Vendée
L’abbaye Saint-Jean d’Orbestier retrouve son horizon après le lancement de grandes démolitions

Le paysage littoral du Château-d’Olonne est en pleine mutation depuis quelques jours. Selon les informations publiées par le Journal des Sables, la municipalité a officiellement lancé le chantier de déconstruction des anciens bâtiments de l’Établissement Régional d’Enseignement Adapté (Erea), situés à proximité immédiate de l’abbaye millénaire.

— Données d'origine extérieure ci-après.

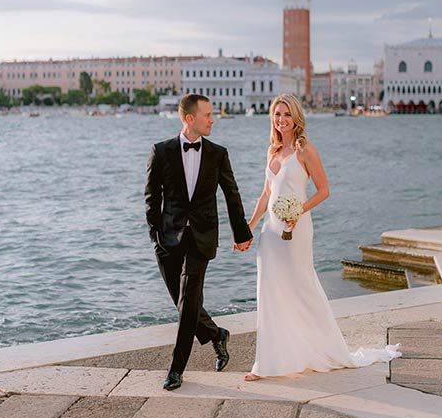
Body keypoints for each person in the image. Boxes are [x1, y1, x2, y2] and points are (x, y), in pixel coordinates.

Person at [245, 93, 400, 381]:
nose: (281, 119)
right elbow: (267, 194)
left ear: (296, 117)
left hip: (297, 228)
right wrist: (249, 227)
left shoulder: (305, 150)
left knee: (301, 286)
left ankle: (322, 348)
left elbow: (324, 190)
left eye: (286, 114)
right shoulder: (272, 150)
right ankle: (269, 363)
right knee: (270, 290)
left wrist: (298, 212)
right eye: (277, 114)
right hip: (270, 231)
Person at [145, 93, 253, 391]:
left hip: (202, 237)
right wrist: (155, 234)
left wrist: (241, 232)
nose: (213, 119)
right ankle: (217, 335)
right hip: (167, 239)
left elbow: (232, 194)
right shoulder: (161, 151)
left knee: (189, 298)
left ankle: (176, 369)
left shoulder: (218, 153)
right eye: (208, 115)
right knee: (183, 304)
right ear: (190, 118)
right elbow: (152, 199)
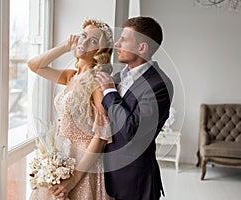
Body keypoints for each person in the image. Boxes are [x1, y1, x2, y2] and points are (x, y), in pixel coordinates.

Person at [27, 19, 114, 200]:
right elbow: (34, 65)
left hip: (84, 162)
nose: (84, 42)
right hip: (64, 156)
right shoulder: (71, 76)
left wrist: (74, 179)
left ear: (100, 51)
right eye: (83, 36)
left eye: (93, 41)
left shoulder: (97, 80)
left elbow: (102, 136)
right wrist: (65, 47)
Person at [95, 16, 174, 200]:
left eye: (124, 39)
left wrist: (109, 92)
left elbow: (133, 131)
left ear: (142, 48)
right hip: (104, 177)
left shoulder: (159, 85)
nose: (117, 43)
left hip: (133, 182)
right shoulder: (117, 77)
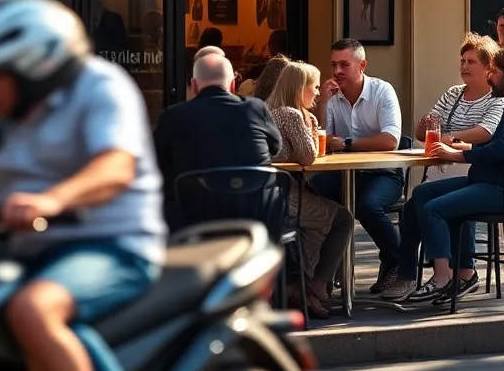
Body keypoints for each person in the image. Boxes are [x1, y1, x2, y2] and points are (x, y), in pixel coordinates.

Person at [0, 0, 168, 371]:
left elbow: (115, 166)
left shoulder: (101, 86)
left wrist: (52, 198)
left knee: (32, 310)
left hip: (112, 245)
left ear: (32, 67)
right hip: (20, 247)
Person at [408, 47, 504, 305]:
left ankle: (443, 278)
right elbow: (500, 145)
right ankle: (464, 274)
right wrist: (463, 148)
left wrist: (455, 155)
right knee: (423, 192)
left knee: (435, 209)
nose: (489, 78)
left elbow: (501, 148)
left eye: (493, 72)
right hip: (499, 181)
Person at [377, 35, 504, 302]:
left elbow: (485, 132)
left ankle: (457, 274)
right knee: (411, 207)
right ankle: (409, 276)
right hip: (441, 166)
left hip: (471, 167)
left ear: (488, 66)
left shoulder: (497, 99)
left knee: (436, 204)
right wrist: (425, 126)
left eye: (471, 61)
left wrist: (447, 140)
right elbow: (424, 134)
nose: (464, 66)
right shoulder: (452, 94)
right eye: (462, 60)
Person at [311, 39, 405, 294]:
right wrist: (321, 103)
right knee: (313, 192)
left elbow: (391, 140)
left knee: (368, 205)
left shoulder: (382, 91)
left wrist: (347, 144)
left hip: (382, 173)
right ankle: (322, 272)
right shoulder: (330, 96)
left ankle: (396, 263)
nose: (337, 71)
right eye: (333, 65)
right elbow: (321, 139)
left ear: (361, 65)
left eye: (344, 64)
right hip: (343, 174)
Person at [265, 62, 353, 320]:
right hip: (287, 198)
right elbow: (309, 156)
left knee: (323, 214)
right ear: (299, 88)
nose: (317, 92)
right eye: (314, 87)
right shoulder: (291, 115)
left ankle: (302, 285)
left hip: (270, 195)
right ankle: (313, 286)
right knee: (343, 218)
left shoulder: (269, 111)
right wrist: (311, 125)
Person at [154, 53, 282, 229]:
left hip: (192, 224)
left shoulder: (173, 117)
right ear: (232, 84)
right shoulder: (256, 108)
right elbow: (276, 147)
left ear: (194, 86)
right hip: (255, 217)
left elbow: (156, 163)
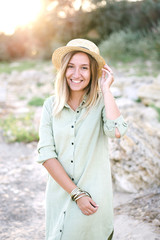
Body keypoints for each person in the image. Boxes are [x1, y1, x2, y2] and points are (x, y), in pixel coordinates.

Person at [37, 38, 128, 240]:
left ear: (93, 72)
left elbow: (117, 131)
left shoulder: (101, 103)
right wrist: (76, 194)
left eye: (84, 68)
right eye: (71, 66)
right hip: (59, 195)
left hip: (94, 201)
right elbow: (46, 154)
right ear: (63, 69)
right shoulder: (50, 106)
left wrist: (106, 89)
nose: (76, 74)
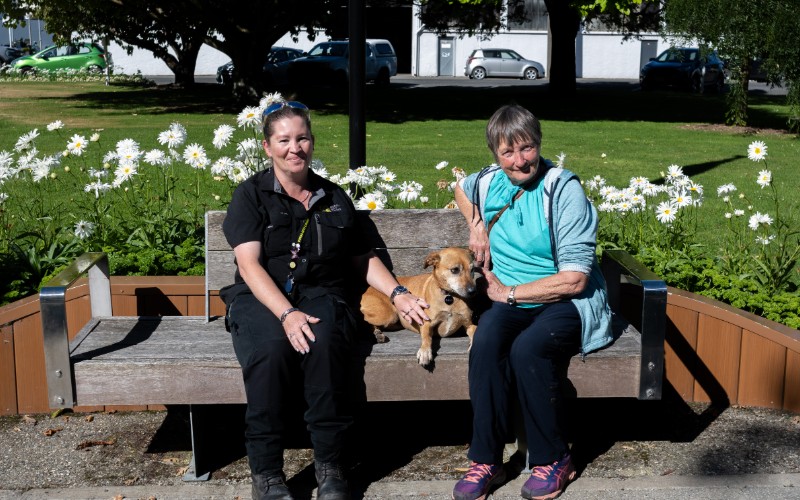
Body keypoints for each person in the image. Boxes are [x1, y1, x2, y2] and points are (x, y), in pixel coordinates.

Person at [221, 99, 430, 500]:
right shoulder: (250, 196)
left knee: (326, 344)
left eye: (302, 138)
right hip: (261, 297)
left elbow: (361, 258)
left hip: (322, 294)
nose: (294, 148)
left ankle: (331, 467)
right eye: (284, 140)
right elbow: (248, 266)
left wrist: (399, 293)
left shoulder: (333, 197)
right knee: (269, 351)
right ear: (267, 147)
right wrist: (286, 314)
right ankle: (266, 473)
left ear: (312, 142)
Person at [451, 104, 613, 500]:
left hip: (563, 302)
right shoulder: (489, 182)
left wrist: (507, 294)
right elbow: (460, 187)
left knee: (528, 349)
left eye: (526, 149)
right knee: (486, 343)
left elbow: (575, 280)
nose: (519, 161)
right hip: (507, 300)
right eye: (507, 153)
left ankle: (554, 458)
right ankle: (486, 459)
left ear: (538, 145)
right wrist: (477, 226)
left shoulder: (563, 189)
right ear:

Une opération coup de poing pour effacer les verrues architecturales
Le top départ de cette restructuration d’envergure a été donné ce mercredi par le maire, Nicolas Chénéchaud. Les engins de l’entreprise Charier sont désormais à l’œuvre pour raser deux édifices datant des années 1950. Ces structures, jugées sans intérêt architectural et particulièrement vétustes, dénaturaient jusqu’alors l’esthétique de ce site classé. Il faudra environ deux semaines pour que ces bâtiments, fermés depuis 2021 et rachetés par la Ville à la Région en 2022, disparaissent totalement du panorama côtier.
Désamiantage et fouilles archéologiques au programme du printemps
Une fois les murs tombés, le chantier entrera dans une phase technique plus complexe qui devrait s’étirer jusqu’à la fin du mois de mars. Les équipes spécialisées procéderont à la dépose des dalles, au retrait des réseaux et surtout au désamiantage complet de la zone. Le calendrier prévoit également une étape cruciale avant l’été : un diagnostic archéologique préventif. Compte tenu de l’histoire bénédictine millénaire du site, les autorités n’excluent pas que le sous-sol puisse révéler des vestiges historiques majeurs jusqu’ici dissimulés sous le béton.
Un avenir suspendu au calendrier des prochaines échéances électorales
Si la phase de nettoyage et de mise en valeur paysagère est bien engagée, l’avenir précis du site reste encore à dessiner. La municipalité affiche une certaine prudence quant aux futurs investissements, rappelant que la proximité des élections municipales pourrait influencer la destination finale de cet espace exceptionnel. Le projet actuel se concentre sur la préservation du cloître et de ses arbres, ainsi que sur la mise en lumière de la façade Art déco de l’ancien préventorium des années 1930, œuvre de l’architecte Maurice Durand, qui sera conservée.